▽

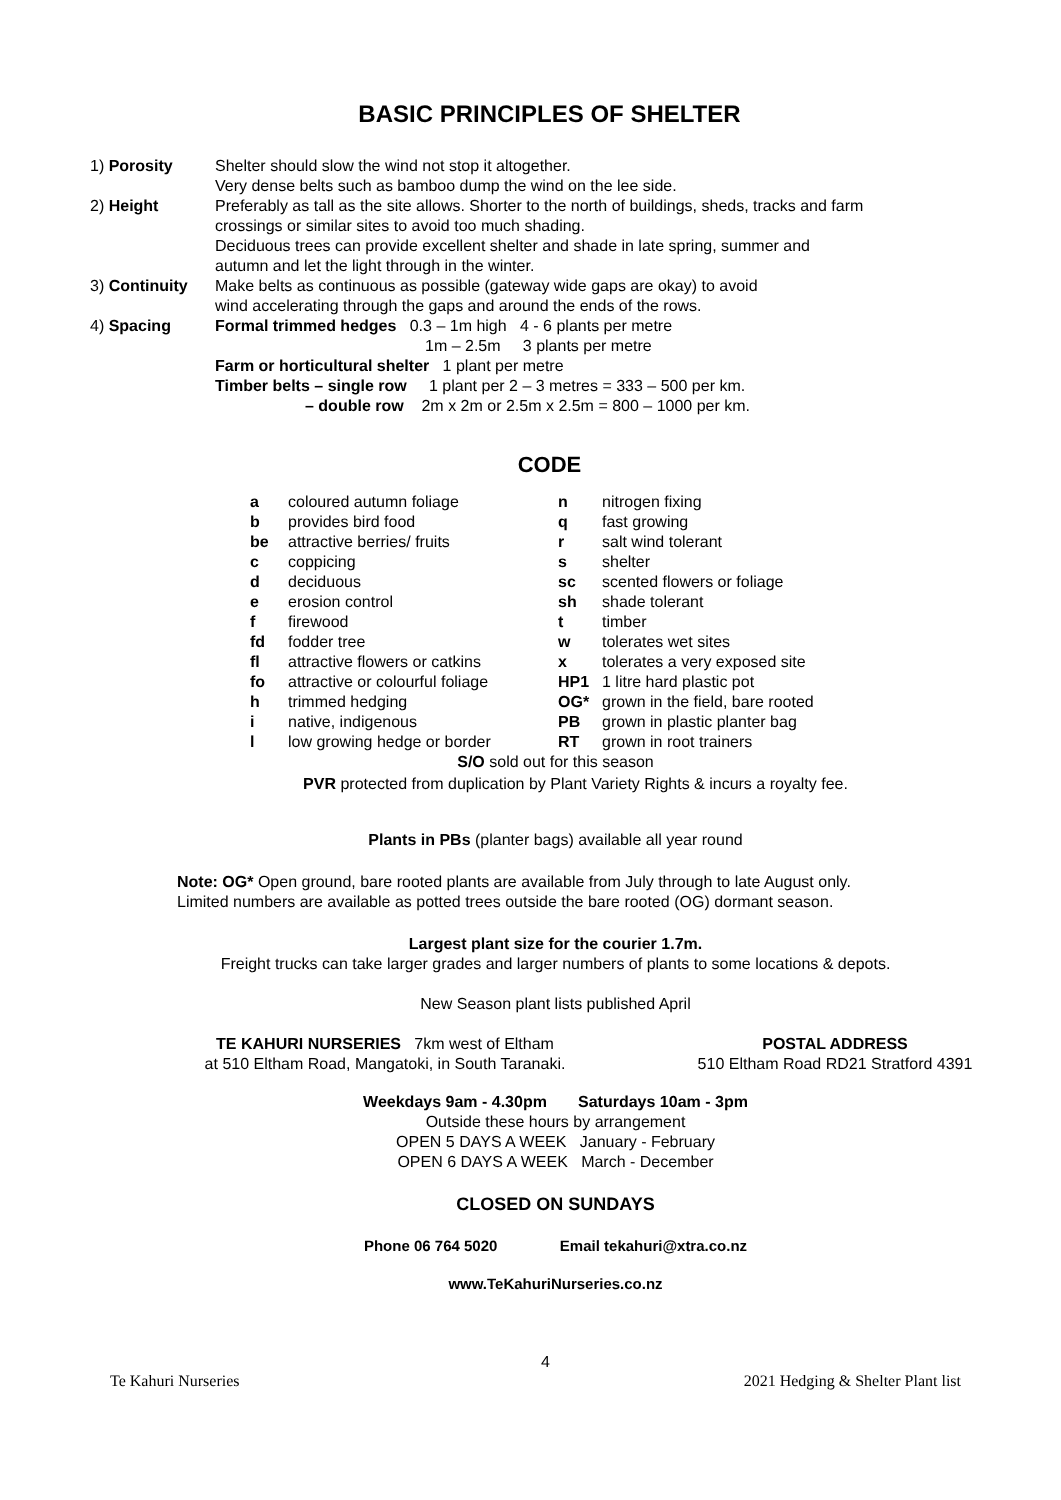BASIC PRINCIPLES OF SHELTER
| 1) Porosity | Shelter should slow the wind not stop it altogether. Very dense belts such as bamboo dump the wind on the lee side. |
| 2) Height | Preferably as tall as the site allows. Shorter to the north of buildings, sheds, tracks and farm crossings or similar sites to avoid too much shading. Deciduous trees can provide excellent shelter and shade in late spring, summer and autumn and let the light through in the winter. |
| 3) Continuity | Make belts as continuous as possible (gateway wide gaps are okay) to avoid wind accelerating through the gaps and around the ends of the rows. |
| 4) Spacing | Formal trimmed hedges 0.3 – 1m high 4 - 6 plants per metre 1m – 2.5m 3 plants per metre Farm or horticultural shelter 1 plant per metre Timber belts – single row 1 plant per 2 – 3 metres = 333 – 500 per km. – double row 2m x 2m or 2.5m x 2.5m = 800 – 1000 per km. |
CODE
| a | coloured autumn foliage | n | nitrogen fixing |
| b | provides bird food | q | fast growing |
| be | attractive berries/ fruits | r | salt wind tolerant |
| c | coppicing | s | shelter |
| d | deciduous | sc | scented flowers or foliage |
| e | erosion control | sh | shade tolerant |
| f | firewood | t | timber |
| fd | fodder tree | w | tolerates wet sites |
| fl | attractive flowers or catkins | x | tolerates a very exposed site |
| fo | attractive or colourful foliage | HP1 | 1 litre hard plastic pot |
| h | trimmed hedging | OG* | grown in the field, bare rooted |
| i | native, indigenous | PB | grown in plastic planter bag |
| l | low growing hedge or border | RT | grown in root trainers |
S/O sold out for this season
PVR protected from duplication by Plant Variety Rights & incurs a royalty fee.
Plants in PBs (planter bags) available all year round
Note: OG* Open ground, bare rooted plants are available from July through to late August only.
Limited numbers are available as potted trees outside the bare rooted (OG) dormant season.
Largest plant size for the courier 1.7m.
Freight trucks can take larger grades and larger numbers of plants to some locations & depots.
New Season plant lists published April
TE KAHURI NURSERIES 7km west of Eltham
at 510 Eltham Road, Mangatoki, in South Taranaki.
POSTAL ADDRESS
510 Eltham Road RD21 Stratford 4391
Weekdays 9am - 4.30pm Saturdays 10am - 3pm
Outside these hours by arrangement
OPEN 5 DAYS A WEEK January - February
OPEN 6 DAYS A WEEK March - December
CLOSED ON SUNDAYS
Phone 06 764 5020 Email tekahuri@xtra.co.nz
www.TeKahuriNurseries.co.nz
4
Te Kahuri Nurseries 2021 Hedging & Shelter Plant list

△
▽

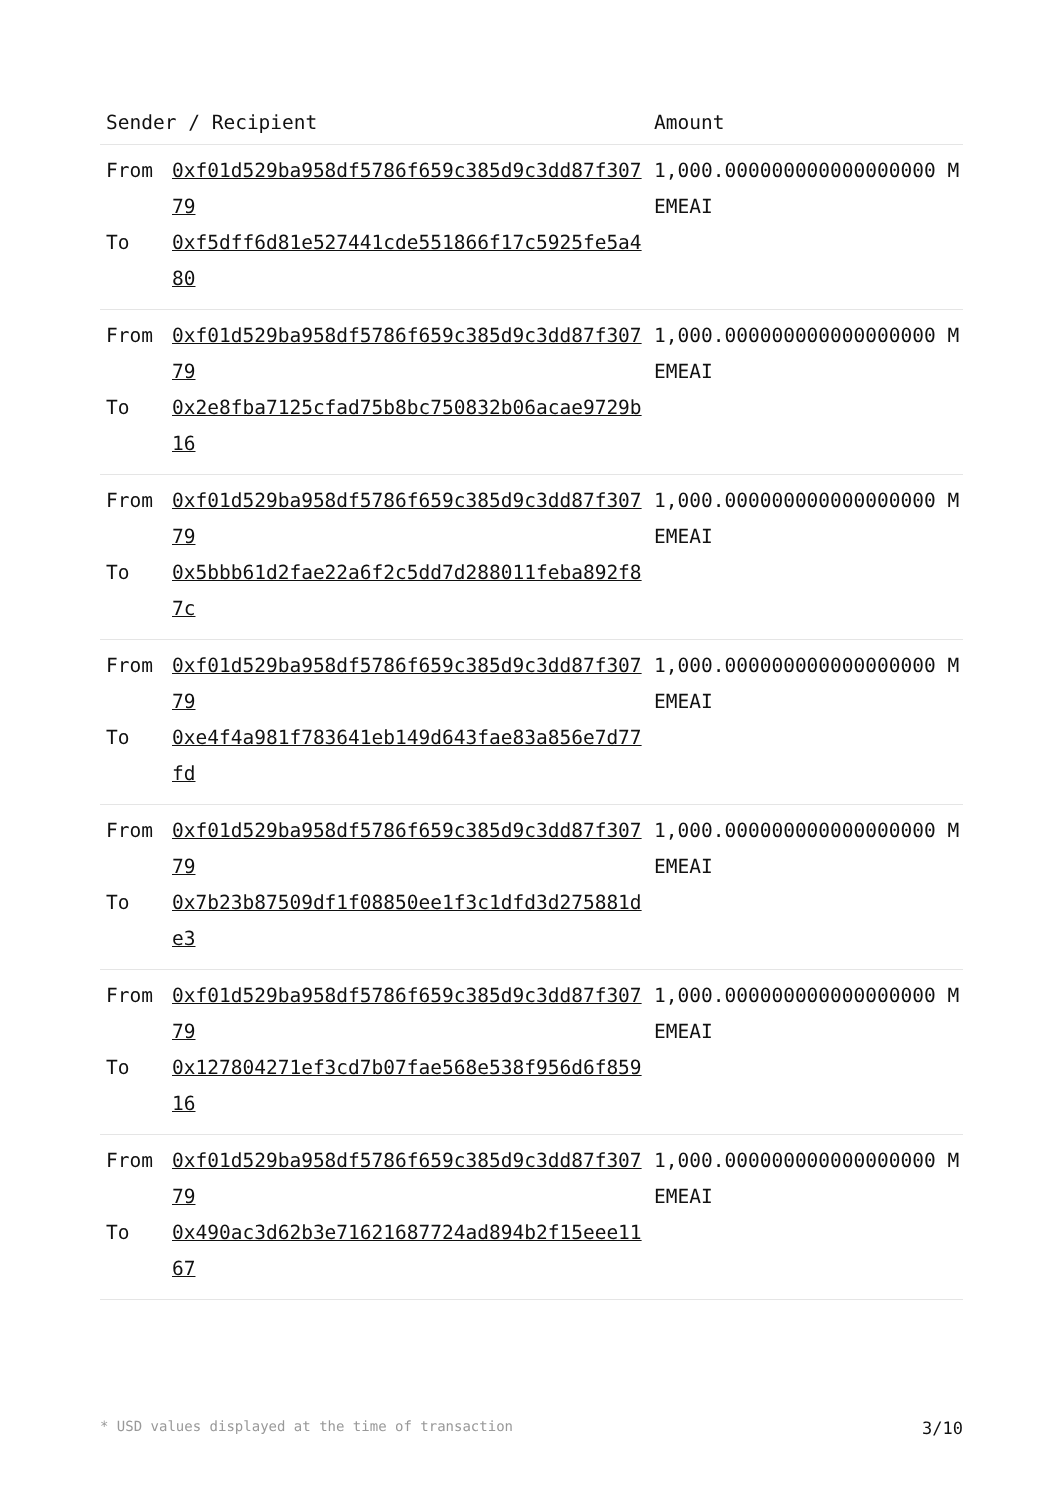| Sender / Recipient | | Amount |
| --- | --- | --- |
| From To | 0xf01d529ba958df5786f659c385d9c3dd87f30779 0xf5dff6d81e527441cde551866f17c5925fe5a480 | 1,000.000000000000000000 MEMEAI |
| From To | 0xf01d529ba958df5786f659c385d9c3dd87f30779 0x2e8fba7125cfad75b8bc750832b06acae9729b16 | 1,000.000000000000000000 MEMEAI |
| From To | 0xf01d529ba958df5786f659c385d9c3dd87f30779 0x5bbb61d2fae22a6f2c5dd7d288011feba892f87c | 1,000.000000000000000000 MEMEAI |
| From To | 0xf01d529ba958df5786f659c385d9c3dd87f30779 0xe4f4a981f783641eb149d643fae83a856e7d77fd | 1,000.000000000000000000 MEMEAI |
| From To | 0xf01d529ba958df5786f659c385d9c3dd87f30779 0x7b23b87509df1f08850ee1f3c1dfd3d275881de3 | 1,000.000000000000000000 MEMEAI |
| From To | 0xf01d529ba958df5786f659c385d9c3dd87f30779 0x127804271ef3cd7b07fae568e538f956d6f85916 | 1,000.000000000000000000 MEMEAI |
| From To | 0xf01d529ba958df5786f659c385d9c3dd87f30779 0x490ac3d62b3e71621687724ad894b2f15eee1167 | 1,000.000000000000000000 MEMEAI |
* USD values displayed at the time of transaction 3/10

△

== WHAT TO PRODUCE ==
Keeping every character as it is, restate the lines above that run from the line with "TE KAHURI NURSERIES 7km west of Eltham" through the line with "Te Kahuri Nurseries 2021", both included, and nothing else.

== RESPONSE BOX ==
TE KAHURI NURSERIES 7km west of Eltham
at 510 Eltham Road, Mangatoki, in South Taranaki.
POSTAL ADDRESS
510 Eltham Road RD21 Stratford 4391
Weekdays 9am - 4.30pm Saturdays 10am - 3pm
Outside these hours by arrangement
OPEN 5 DAYS A WEEK January - February
OPEN 6 DAYS A WEEK March - December
CLOSED ON SUNDAYS
Phone 06 764 5020 Email tekahuri@xtra.co.nz
www.TeKahuriNurseries.co.nz
4
Te Kahuri Nurseries 2021 Hedging & Shelter Plant list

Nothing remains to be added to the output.